WHAT YOU HAVE TO DO
In the entries below, find the line containing "غاز تصليح جولة فني هندي مختص لكافة". Copy it and all lines after it, exactly, through the end.

Extracted page text data
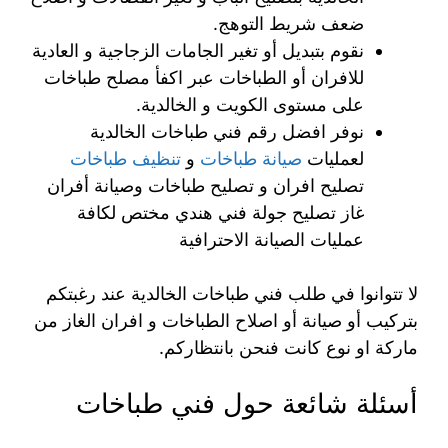
ضعف شريط التوهج.
نقوم بتبديل أو تغير الجامات الزجاجية و العادية
للافران أو الطباخات عبر اكفأ مصلح طباخات
على مستوى الكويت و الخالدية.
نوفر افضل رقم فني طباخات الخالدية
لعمليات
صيانة طباخات
و
تنظيف طباخات
تصليح افران و تصليح طباخات وصيانة أفران
غاز تصليح جولة فني هندي مختص لكافة
عمليات الصيانة الاحترافية
لا تتوانوا في طلب فني طباخات الخالدية عند رغبتكم
بتركيب أو صيانة أو اصلاح الطباخات و افران الغاز من
ماركة او نوع كانت فنحن بانتظاركم.
أسئلة شائعة حول فني طباخات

SOLUTION FOR THIS TASK
غاز تصليح جولة فني هندي مختص لكافة
عمليات الصيانة الاحترافية
لا تتوانوا في طلب فني طباخات الخالدية عند رغبتكم
بتركيب أو صيانة أو اصلاح الطباخات و افران الغاز من
ماركة او نوع كانت فنحن بانتظاركم.
أسئلة شائعة حول فني طباخات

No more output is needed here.